Yesterday, volunteers worked to fill the RM’s remaining 16,000 bags, which will be kept on standby in the municipal garage.
It was much the same story for the Town of Souris/RM of Glenwood this week, where officials say the level of the Souris River came up far too fast for them to be able to truck their own sand, empty bags and manpower into Brandon to make sandbags or to wait for provincial officials to truck the sandbagging machine out to them.
"We needed it, like, now," emergency measures co-ordinator Sven Kreusch said. "We didn’t think (the flooding) would be that bad."
So they too relied on volunteers to create their own unique brand of sandbagging assembly line.
"We had stands made beforehand and what we did was cut five-gallon pails to kind of act as a funnel," he said. "We had somebody hold the bag underneath and somebody dumped sand from the top, then somebody tied them and we threw them on trailers."

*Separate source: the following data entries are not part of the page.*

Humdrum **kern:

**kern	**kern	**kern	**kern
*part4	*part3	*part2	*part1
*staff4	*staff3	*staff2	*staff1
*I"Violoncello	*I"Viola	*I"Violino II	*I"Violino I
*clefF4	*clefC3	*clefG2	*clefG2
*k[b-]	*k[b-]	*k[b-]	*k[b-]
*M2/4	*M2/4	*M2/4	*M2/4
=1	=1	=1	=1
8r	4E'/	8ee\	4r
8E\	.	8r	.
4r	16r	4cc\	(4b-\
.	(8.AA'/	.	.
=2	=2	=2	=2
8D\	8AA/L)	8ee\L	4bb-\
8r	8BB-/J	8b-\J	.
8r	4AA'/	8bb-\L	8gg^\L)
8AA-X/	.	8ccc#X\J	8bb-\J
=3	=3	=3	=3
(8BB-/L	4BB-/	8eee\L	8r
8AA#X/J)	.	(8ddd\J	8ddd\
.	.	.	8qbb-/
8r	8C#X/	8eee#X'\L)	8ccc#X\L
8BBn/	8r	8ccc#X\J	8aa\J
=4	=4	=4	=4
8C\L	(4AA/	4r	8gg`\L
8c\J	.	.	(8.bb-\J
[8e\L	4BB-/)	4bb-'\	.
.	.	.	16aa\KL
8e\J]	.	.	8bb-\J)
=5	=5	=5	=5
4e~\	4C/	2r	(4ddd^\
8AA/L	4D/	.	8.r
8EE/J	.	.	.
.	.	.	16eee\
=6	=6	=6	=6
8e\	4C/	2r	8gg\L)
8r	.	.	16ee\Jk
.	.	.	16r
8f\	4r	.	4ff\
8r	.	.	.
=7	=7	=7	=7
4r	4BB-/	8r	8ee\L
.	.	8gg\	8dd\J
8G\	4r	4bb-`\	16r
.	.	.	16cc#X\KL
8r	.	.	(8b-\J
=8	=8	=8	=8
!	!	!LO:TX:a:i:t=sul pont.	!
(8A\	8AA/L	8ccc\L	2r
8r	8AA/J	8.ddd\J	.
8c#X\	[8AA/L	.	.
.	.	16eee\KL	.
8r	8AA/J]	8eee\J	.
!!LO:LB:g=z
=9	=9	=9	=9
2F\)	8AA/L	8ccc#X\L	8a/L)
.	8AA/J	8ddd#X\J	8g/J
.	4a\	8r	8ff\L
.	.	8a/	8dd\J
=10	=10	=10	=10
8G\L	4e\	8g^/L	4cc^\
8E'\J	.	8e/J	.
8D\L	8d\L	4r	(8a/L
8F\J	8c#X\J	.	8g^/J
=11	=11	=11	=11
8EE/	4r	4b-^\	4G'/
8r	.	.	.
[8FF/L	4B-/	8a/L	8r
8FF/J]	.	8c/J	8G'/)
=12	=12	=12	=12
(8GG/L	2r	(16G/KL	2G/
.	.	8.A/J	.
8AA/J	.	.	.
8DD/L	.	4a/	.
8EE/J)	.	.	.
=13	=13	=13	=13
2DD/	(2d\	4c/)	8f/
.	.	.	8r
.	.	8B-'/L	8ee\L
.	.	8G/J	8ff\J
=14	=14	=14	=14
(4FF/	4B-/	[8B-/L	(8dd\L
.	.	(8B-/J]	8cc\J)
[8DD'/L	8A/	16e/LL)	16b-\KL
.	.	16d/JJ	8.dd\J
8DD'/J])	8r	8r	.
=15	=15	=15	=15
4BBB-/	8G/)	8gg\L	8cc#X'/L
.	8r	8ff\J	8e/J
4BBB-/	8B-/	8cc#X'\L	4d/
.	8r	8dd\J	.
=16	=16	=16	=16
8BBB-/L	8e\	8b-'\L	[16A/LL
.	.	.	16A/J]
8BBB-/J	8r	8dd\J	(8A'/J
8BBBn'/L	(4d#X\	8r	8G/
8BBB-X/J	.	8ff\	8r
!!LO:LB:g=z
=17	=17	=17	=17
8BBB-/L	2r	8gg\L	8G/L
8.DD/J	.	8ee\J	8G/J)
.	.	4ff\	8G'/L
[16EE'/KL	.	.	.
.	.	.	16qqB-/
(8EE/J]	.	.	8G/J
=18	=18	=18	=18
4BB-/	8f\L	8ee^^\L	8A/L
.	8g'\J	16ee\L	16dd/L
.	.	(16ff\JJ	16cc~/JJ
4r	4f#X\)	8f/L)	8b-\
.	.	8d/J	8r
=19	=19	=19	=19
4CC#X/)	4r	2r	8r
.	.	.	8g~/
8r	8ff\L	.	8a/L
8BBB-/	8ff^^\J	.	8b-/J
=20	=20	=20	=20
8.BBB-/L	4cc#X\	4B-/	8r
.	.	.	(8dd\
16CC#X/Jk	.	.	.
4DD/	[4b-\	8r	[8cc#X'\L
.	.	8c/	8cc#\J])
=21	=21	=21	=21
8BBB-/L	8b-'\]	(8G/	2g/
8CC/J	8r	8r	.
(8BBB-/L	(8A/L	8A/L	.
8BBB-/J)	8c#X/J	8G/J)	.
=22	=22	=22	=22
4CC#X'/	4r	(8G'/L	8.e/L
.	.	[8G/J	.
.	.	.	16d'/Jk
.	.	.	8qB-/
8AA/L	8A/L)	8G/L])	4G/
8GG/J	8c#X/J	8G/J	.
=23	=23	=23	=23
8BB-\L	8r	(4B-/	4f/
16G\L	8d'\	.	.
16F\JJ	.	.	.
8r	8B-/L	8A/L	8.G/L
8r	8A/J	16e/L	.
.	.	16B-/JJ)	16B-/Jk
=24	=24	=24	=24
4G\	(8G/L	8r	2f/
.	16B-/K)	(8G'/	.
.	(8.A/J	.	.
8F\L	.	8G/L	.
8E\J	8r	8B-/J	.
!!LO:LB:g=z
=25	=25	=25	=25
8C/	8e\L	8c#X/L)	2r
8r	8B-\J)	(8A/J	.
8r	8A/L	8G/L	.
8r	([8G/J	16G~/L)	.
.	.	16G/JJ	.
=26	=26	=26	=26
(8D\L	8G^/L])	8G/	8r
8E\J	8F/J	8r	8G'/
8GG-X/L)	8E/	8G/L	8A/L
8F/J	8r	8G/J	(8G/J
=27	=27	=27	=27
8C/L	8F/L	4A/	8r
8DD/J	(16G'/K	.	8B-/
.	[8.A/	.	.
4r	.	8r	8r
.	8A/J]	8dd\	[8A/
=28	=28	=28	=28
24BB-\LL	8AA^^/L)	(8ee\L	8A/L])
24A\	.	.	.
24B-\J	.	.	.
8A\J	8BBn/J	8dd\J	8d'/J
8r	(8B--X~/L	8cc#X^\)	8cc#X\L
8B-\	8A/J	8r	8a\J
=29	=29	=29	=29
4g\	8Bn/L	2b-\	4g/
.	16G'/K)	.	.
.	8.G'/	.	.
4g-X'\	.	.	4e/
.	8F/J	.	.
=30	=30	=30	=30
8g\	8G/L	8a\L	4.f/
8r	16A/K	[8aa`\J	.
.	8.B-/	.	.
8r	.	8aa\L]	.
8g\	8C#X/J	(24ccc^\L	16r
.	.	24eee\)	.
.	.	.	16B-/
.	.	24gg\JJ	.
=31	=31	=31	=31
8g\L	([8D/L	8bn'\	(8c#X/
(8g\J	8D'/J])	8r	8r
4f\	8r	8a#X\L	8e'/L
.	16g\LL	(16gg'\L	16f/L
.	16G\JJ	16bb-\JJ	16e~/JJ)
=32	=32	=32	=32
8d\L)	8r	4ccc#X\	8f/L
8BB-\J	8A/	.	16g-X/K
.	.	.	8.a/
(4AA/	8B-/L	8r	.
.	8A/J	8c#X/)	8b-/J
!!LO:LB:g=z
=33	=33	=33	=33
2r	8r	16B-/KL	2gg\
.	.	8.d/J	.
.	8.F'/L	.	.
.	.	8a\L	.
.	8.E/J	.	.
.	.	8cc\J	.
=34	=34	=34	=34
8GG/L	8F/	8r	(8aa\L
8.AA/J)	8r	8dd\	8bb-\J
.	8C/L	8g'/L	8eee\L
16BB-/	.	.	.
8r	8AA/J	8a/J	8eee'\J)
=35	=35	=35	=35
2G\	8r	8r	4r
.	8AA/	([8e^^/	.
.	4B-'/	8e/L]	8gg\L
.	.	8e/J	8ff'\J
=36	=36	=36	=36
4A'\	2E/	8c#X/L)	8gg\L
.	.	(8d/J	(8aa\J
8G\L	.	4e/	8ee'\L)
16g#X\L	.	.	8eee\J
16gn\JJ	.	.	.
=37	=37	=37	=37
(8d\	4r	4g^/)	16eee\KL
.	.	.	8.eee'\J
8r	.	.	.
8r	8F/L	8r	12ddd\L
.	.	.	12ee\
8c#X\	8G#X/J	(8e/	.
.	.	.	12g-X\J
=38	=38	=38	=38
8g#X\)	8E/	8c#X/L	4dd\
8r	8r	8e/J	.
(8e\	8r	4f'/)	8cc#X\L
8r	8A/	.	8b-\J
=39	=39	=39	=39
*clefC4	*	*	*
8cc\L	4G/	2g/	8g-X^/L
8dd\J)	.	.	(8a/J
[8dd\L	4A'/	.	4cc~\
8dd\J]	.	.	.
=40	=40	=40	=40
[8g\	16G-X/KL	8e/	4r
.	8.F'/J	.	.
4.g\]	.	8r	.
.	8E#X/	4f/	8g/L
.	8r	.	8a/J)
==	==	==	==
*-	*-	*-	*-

Nearly 150 people worked to make about 21,000 sandbags this week, Kreusch said, which were used to protect several properties in the area.
Chuck Sanderson, executive director with the province’s Emergency Measures Organization, said they will work with any municipality that wants to either bring in volunteers to be trained on and use the sandbagging machine at the MIT yard in Brandon or have the machine trucked out to them for use.
However, he said that no municipalities in Westman have utilized the machine since it was unveiled at the First Street North yard nearly a month and a half ago.
"These sandbag machines are for high volume, when you’re really needing a lot of volume … but if community needs, say, 2,000 sandbags or something like that, it’s probably easier for them to get people and do it by hand."
However, Brandon East Progressive Conservative candidate Mike Waddell says that’s simply unacceptable.
Waddell was one of the dozens of people who volunteered to help sandbag in the RM of Cornwallis this week and said he was absolutely stunned to find out that municipalities in need were stymied by the sandbagging machine’s requirements.
"We’ve got this wonderful piece of equipment that’s been in photo-ops like crazy, but if it’s not suited for our region and our region’s needs, then we’ve got to find a way to make it so," he said.
"The province needs to show more leadership on the issue."
Despite the fact that a single municipality has yet to use it, Sanderson said the machine will remain in Brandon until it is either required somewhere else or an analysis is done on whether it will be needed in the area.
Thousands of sandbags in use
The City of Brandon has filled more than 30,000 sandbags since securing its own 1,500 bag-per-hour sandbagging machine in mid-March.
Some will be used to plug storm sewers, weigh down manholes and secure barricades, while others will be used this weekend to protect two properties in the city’s east end that sit just outside the perimeter of the city’s dike.
The remainder will sit on standby in the event that portions of the city’s dike breaches or new areas of flooding concern emerge.
While general manager of operational service Rod Sage notes that the bags they’ve filled so far have been filled primarily to meet the city’s needs, "if push came to shove" the city would hand them over to municipalities that required a ready-to-go supply.
The city’s sandbagging machine could also be loaded up on a trailer and loaned out to surrounding municipalities, provided the city is not in immediate need of the machine, he said.
The city still has about 30,000 unfilled bags in stock, of which a portion are being made available to the public to maximum of 50 per household, provided they fill them themselves at the Public Works yard on Richmond Avenue East.
The province, meanwhile, does not have an emergency stockpile of prepared sandbags for municipalities or individual property owners to access if they are caught off guard without a supply.
The 1.4 million filled bags currently being stored at Winnipeg’s Kapyong Barracks are for "provincial requirements," a provincial spokesperson said Thursday.